## [WHAT YOU NEED TO DO]
1. Answer these questions using the court memorandum.
(a) In which county and state did the automobile collision occur?
(b) In which court did the plaintiffs first commence suit?
(c) Which court denied the plaintiffs' motion to remand?
2. Copy everything in the court memorandum from "Thereafter, the defendants, appearing" down to "dismiss the complaint.".

Ryer v. Harrisburg Kohl Bros.

315 F. Supp. 7 | M.D. Penn. | 1970

MEMORANDUM

HERMAN, District Judge.

This action has arisen as a result of an automobile collision which occurred in Lancaster County, Pennsylvania, on August 11, 1967, in which the plaintiffs Lillian and Alfred Ryer were occupants in one of the vehicles (driver and passenger, respectively), and the defendant Harold F. Mohn was the driver of the other vehicle. Defendant Mohn is employed by defendant Harrisburg Kohl Brothers, Inc., which leased the vehicle involved herein from Landau Auto Leasing, Inc.1

Suit was commenced by the plaintiffs on or about August 12, 1968 in the Supreme Court of the State of New York, County of Bronx, Defendants Harrisburg Kohl Brothers, Inc., Landau Auto Leasing, Inc., and Harold F. Mohn are Pennsylvania citizens, not doing business in the State of New York. Jurisdiction was obtained pursuant to an attachment proceeding of the insureds’ (Harrisburg Kohl Brothers, Inc., and Harold F. Mohn) automobile liability insurance policy issued issued by Potomac Insurance Company, intervenor herein, which company is licensed to do business in the State of New York. N.Y. CPLR Section 5201.

Thereafter, the defendants, appearing specially, petitioned the United States District Court for the Southern District of New York for removal, pursuant to 28 U.S.C. Section 1441. Defendants (except Landau which had no interest in the insurance policy) having petitioned for removal then sought an order to vacate the attachment of the insurance policy and a dismissal of the complaint, and the plaintiffs moved for a remand to the State Supreme Court. The District Court for the Southern District of New York denied plaintiffs’ motion to remand, and also denied defendants’ motions to vacate the order of attachment and to dismiss the complaint.

## [EXTRACTED ENTRIES]
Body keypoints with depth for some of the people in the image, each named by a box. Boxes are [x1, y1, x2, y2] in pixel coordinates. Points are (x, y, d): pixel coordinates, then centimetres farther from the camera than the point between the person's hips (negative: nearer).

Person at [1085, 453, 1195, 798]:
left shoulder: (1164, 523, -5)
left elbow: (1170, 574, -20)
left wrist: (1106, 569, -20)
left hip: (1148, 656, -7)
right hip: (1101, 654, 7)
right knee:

## [ANSWERS BY ITEM]
1.
(a) Lancaster County, Pennsylvania.
(b) The Supreme Court of the State of New York, County of Bronx.
(c) The District Court for the Southern District of New York.

2.
Thereafter, the defendants, appearing specially, petitioned the United States District Court for the Southern District of New York for removal, pursuant to 28 U.S.C. Section 1441. Defendants (except Landau which had no interest in the insurance policy) having petitioned for removal then sought an order to vacate the attachment of the insurance policy and a dismissal of the complaint, and the plaintiffs moved for a remand to the State Supreme Court. The District Court for the Southern District of New York denied plaintiffs’ motion to remand, and also denied defendants’ motions to vacate the order of attachment and to dismiss the complaint.